Chimpy McMurderer's Address to the Nation

Watch it here. Seventeen-and-a-half minutes of steaming horseshit by the epsilon minus ostensibly running the country (yeah, right).

Note the constant use, and not just by Bush, of the definite article to modify "terrorists" -- the terrorists. You know, Al Qaida, Iranians, ecological activists, lefty bloggers -- all the same. Pure propaganda. How fucking stupid does he think we are? What a farce of a speech; anyone who sees anything in it other than propaganda needs to have his or her head examined. There might be a sheep's brain in it.

Another interestingly defined term: "extremists" means "Shiites" or "those who do not bow to the will of elite American fiat."

Ah, the Reaganesque "personalization" at the end of the speech -- by some amazing coincidence, it's a virtual retread of the new Ari-Fleischer-backed commercials for Iraq. Well, it is September: time to launch a new product -- Iran, and the new [sic] Iraq strategy [sic].

By relying heavily on Anbar as a "success story," Petraeus probably signed Abu Risha's death warrant. Scary that the assassination was probably not a coincidence -- that's the "security situation." As for what Abu Risha actually thought, yes, one must turn to Democracy Now! More here:


Compare Bush's speech to Bin Laden's: both are playing a role; each should get a best-supporting-actor award for the other.

Oh, well: it's only to be expected: the Bushes and Bin Ladens go way, way back, as Greg Palast -- via that notorious radical organization called "the BBC" -- has documented here, and more broadly here:



The bottom line is: we're there because we want our hand on the oil spigot to give us veto power over any other nation's potential rise, as per neoconservative -- and pretty much any other American, British, Russian (or, what-have-you) political-elite -- doctrine. We'll stay till the oil is privatized; we'll stay as long as it takes to keep it pumping at the desired rate of the country's (or, to be more accurate, the world's) owners.
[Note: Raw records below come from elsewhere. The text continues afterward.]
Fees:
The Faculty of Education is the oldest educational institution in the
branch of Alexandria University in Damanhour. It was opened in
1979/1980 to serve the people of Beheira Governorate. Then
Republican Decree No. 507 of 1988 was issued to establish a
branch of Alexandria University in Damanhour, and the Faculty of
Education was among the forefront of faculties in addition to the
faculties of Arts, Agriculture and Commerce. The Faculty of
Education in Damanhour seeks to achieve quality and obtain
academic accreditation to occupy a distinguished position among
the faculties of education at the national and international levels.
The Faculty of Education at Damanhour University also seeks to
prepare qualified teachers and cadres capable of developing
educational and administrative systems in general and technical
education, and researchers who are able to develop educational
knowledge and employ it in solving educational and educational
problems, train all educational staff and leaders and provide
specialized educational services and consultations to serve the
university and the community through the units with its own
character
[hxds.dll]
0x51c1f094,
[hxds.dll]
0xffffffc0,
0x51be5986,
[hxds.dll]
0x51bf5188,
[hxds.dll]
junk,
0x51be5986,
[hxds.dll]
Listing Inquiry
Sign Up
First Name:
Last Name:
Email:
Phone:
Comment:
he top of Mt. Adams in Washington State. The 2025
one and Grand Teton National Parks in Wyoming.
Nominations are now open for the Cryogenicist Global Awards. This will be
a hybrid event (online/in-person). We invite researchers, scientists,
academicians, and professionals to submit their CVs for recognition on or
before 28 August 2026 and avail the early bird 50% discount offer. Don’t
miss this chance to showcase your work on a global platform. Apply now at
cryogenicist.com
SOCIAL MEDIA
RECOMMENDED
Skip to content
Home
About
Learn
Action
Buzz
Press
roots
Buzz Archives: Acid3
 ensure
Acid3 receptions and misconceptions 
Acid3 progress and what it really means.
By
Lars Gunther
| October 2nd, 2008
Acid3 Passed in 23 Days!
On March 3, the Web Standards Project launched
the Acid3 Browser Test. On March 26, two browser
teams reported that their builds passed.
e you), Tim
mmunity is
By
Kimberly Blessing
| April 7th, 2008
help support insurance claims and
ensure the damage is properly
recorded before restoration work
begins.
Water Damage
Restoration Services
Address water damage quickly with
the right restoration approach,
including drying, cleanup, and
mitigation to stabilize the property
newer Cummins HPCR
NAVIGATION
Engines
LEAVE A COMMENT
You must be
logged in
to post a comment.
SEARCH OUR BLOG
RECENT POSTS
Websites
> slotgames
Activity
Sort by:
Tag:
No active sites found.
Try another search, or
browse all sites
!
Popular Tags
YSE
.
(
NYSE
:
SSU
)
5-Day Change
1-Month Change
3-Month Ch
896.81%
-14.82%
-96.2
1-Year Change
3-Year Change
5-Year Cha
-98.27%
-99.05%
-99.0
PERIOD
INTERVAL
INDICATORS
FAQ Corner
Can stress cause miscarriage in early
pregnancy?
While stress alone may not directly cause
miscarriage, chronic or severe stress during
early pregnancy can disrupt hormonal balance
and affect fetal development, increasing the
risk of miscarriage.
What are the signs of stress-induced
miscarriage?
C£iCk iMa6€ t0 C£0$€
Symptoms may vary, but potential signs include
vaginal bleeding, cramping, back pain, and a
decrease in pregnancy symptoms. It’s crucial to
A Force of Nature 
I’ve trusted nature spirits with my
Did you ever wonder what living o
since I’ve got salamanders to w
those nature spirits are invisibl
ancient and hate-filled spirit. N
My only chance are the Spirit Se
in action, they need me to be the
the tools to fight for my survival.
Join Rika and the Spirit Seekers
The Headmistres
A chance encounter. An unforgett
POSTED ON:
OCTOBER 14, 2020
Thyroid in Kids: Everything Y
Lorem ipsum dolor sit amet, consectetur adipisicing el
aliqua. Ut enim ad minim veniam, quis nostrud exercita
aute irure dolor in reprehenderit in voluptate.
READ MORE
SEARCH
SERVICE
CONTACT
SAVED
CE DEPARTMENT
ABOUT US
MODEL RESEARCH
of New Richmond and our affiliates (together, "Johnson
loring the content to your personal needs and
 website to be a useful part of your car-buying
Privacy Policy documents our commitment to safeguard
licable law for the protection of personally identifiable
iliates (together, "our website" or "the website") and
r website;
As for the civil war, and Petraeus' (and our) funding and arming of both (all) sides, well, Jay Gould put it best in a different context: "I can hire one half of the working class to kill the other half."

This sentiment, in both its figurative and literal senses, has simply been globalized; it applies equally well at home and abroad.

End of story. Unless, of course, we do something about it.